● **YOUR GOAL**
Please take the records that follow and repeat exactly the lines starting with the line with "Please add a" and going on through the line with "3) block at [471, 505, 494, 555]".

● **DATA FOR THE TASK**
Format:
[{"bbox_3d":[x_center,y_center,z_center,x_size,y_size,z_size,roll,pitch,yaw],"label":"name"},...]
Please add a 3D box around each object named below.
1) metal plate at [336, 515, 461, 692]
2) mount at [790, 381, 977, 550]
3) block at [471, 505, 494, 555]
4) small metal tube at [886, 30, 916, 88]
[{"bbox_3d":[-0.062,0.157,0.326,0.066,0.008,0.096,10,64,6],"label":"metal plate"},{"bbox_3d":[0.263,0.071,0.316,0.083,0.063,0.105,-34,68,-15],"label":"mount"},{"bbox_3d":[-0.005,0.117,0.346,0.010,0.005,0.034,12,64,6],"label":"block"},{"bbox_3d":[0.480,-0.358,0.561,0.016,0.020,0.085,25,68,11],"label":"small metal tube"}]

* * *

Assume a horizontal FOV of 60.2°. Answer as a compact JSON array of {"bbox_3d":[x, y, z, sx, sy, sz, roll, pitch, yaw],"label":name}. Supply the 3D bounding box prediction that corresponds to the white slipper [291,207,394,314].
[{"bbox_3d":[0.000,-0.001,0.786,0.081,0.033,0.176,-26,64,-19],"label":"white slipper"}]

● **OUTPUT BELOW**
Please add a 3D box around each object named below.
1) metal plate at [336, 515, 461, 692]
2) mount at [790, 381, 977, 550]
3) block at [471, 505, 494, 555]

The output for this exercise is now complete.